Materials provided:
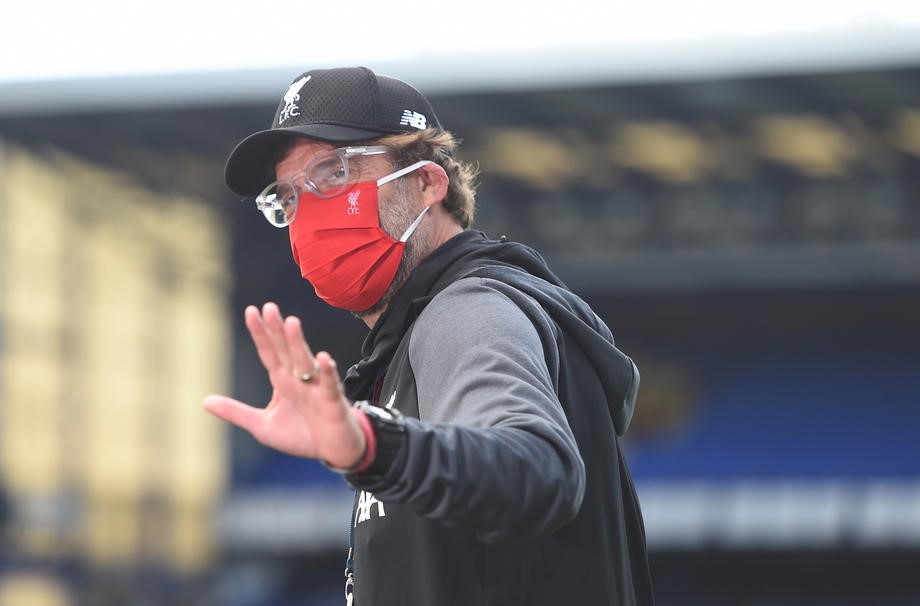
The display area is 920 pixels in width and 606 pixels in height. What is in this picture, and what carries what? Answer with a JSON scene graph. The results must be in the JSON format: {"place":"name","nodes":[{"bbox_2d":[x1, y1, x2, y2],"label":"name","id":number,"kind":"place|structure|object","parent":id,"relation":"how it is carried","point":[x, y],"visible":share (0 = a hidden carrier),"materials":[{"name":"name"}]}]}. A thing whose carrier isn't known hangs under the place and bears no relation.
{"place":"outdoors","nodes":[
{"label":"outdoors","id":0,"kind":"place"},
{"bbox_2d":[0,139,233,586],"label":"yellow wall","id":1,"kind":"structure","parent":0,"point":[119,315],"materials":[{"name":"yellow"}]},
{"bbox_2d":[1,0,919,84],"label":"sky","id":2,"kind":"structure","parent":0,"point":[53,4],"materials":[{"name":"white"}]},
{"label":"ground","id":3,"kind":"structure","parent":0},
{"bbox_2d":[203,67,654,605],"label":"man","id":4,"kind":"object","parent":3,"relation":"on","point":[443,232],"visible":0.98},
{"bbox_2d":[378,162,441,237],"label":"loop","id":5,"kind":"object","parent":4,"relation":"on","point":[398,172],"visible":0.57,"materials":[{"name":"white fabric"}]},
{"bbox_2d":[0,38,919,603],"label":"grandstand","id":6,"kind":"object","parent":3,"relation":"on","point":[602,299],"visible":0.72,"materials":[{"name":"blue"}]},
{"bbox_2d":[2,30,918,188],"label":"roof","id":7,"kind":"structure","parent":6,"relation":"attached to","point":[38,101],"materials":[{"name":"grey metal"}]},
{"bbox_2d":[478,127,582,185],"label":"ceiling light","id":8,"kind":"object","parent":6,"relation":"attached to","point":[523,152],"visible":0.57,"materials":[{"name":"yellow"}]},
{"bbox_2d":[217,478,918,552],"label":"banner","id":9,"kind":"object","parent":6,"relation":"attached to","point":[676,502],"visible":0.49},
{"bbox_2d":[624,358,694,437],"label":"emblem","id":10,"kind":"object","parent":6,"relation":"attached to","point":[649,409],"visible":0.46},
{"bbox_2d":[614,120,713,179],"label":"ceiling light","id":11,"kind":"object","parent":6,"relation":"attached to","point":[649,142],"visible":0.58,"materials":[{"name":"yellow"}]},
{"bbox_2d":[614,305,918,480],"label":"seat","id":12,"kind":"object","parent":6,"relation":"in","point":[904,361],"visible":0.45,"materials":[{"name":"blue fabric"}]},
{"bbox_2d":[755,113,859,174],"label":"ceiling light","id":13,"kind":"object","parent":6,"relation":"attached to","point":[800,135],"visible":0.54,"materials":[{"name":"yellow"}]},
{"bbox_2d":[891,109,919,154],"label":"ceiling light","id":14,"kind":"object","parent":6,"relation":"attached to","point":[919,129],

Prompt: Could you retype all the entries above exactly, without the pictures?

Answer for the task:
The display area is 920 pixels in width and 606 pixels in height. What is in this picture, and what carries what? Answer with a JSON scene graph. The results must be in the JSON format: {"place":"name","nodes":[{"bbox_2d":[x1, y1, x2, y2],"label":"name","id":number,"kind":"place|structure|object","parent":id,"relation":"how it is carried","point":[x, y],"visible":share (0 = a hidden carrier),"materials":[{"name":"name"}]}]}. A thing whose carrier isn't known hangs under the place and bears no relation.
{"place":"outdoors","nodes":[
{"label":"outdoors","id":0,"kind":"place"},
{"bbox_2d":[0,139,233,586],"label":"yellow wall","id":1,"kind":"structure","parent":0,"point":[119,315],"materials":[{"name":"yellow"}]},
{"bbox_2d":[1,0,919,84],"label":"sky","id":2,"kind":"structure","parent":0,"point":[53,4],"materials":[{"name":"white"}]},
{"label":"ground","id":3,"kind":"structure","parent":0},
{"bbox_2d":[203,67,654,605],"label":"man","id":4,"kind":"object","parent":3,"relation":"on","point":[443,232],"visible":0.98},
{"bbox_2d":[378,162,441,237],"label":"loop","id":5,"kind":"object","parent":4,"relation":"on","point":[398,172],"visible":0.57,"materials":[{"name":"white fabric"}]},
{"bbox_2d":[0,38,919,603],"label":"grandstand","id":6,"kind":"object","parent":3,"relation":"on","point":[602,299],"visible":0.72,"materials":[{"name":"blue"}]},
{"bbox_2d":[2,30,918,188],"label":"roof","id":7,"kind":"structure","parent":6,"relation":"attached to","point":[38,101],"materials":[{"name":"grey metal"}]},
{"bbox_2d":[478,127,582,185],"label":"ceiling light","id":8,"kind":"object","parent":6,"relation":"attached to","point":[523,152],"visible":0.57,"materials":[{"name":"yellow"}]},
{"bbox_2d":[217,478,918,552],"label":"banner","id":9,"kind":"object","parent":6,"relation":"attached to","point":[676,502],"visible":0.49},
{"bbox_2d":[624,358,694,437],"label":"emblem","id":10,"kind":"object","parent":6,"relation":"attached to","point":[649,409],"visible":0.46},
{"bbox_2d":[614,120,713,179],"label":"ceiling light","id":11,"kind":"object","parent":6,"relation":"attached to","point":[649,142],"visible":0.58,"materials":[{"name":"yellow"}]},
{"bbox_2d":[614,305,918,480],"label":"seat","id":12,"kind":"object","parent":6,"relation":"in","point":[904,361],"visible":0.45,"materials":[{"name":"blue fabric"}]},
{"bbox_2d":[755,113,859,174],"label":"ceiling light","id":13,"kind":"object","parent":6,"relation":"attached to","point":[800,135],"visible":0.54,"materials":[{"name":"yellow"}]},
{"bbox_2d":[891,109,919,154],"label":"ceiling light","id":14,"kind":"object","parent":6,"relation":"attached to","point":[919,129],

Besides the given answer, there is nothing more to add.